Она отступила на шаг, а Аркадий тут же поймал её локоть.
— Вечная благодарность моя тебе, дева Александра… — губы старого князя едва шевелились, однако он не сдавался. — Вишь, зря на вас, Голицыных, наговаривал-то я…
— Князь, вы в надёжных руках. Позвольте мне теперь позаботиться о сестре. Она отдала слишком много сил.
— Пожар… тушить надо… — вяло упиралась Александра.
— Ничего тебе не надо. Домой нам надо. Тебе — выпить горячего вина и лечь.
Аркадий, больше не глядя на Шуйского, решительно повлёк её прочь.
— Я… мне… — слабо сопротивлялась она.
— Идём, — Аркадий уже почти нёс сестру на руках.
Над дворцом Шуйских меж тем по-прежнему поднимался дым. Со всех сторон подъезжали пожарные бочки, тяжёлые, запряженные четверками лошадей. Городовые, до того державшиеся на почтительном расстоянии, наконец-то строем двинулись к воротам; молоденький офицер пытался распоряжаться хриплым голосом:
— Зевак оттеснить! Проход открывайте!.. Воду — сюда! Лестницу — к правому флигелю!..
Слуги Шуйского вытаскивали из парадной залы ковры, сундуки и, главное, — кипы архивных папок. В самом здании пожарные взялись за дело всерьёз — огонь больше не распространялся.
— Его… тушат?..
— Тушат, тушат, Саша, не волнуйся.
С набережной доносились плеск и ругань — подоспевшие городовые вытаскивали из Фонтанки куракинских людей, мокрых и злых. Несколько из них, сквозь зубы что-то шипя, пытались сбежать по набережной, но жандармы здесь оказались неожиданно ловкими; хватали за воротники, валили на мостовую. Оружие собирали в отдельную кучу — берданки, кинжалы, пару пистолетов.
— Записывай! — рявкнул молодой офицер писарю. — Каждого по имени, и кто из чьих!
У ворот, откуда ни возьмись, появился сухощавый господин в узком сюртуке с портфелем. Он не стал представляться, просто показал какую-то бумагу молодому жандармскому офицеру да кивнул:
— Опись. Как только потушат пожар. С этой минуты сюда без моего разрешения никто не входит. — И тише, уже к Аркадию: — Ваша светлость, прошу не задерживаться.
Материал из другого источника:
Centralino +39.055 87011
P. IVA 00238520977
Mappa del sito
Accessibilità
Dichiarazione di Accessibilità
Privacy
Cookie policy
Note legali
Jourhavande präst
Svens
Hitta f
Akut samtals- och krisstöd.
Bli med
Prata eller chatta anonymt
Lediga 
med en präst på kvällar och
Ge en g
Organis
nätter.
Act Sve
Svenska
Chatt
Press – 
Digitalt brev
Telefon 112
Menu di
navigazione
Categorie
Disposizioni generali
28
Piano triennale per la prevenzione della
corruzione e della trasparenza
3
— Не дерзи, Платонов, — отозвался Голицын, не меняя тона. — Здесь моя сестра помогла предотвратить бойню. Хоть раз отметьте это в своих рапортах.
— В рапортах — только факты, — сухо ответил юркий господин и, несмотря на ещё валивший из окон дым, прошёл внутрь.
За ним следом — четверо странно-широкоплечих типов, даже на вид таких здоровенных, что, казалось, каждый способен поднять по десятисаженному бревну.
Люди потянулись в стороны от дворца: кто-то крестился, кто-то ругался, кто-то поминал «барскую войну», кто-то шептал про «адову политику». Несколько газетчиков, как грибы после дождя, возникли из-за угла, будто из ниоткуда, и лихорадочно принялись строчить в блокнотах — что-то про «небывалое дерзновение» и «осаду дворца».
Из толпы, мокрый до нитки, с рассечённой бровью, вынырнул Владимир Куракин. Оглядел лестницы, дым, людей на коленях у ступеней — и встретился взглядом с Голицыным.
— Запомню, — отчеканил он глухо. — Этого я тебе не забуду, Голицын.
— Чего же вы мне не забудете, князь? Моя сестра вмешалась из человеколюбия, а не из преданности роду Шуйских. Да и я сам представить себе не мог, что вы решите устроить этакое побоище!..
Куракин дернул щекой, отвернулся. Махнул командовавшему городовыми офицеру:
— Отпустите моих людей. Они выполняли приказ. Объяснения я дам лично самому государю. Вы меня знаете.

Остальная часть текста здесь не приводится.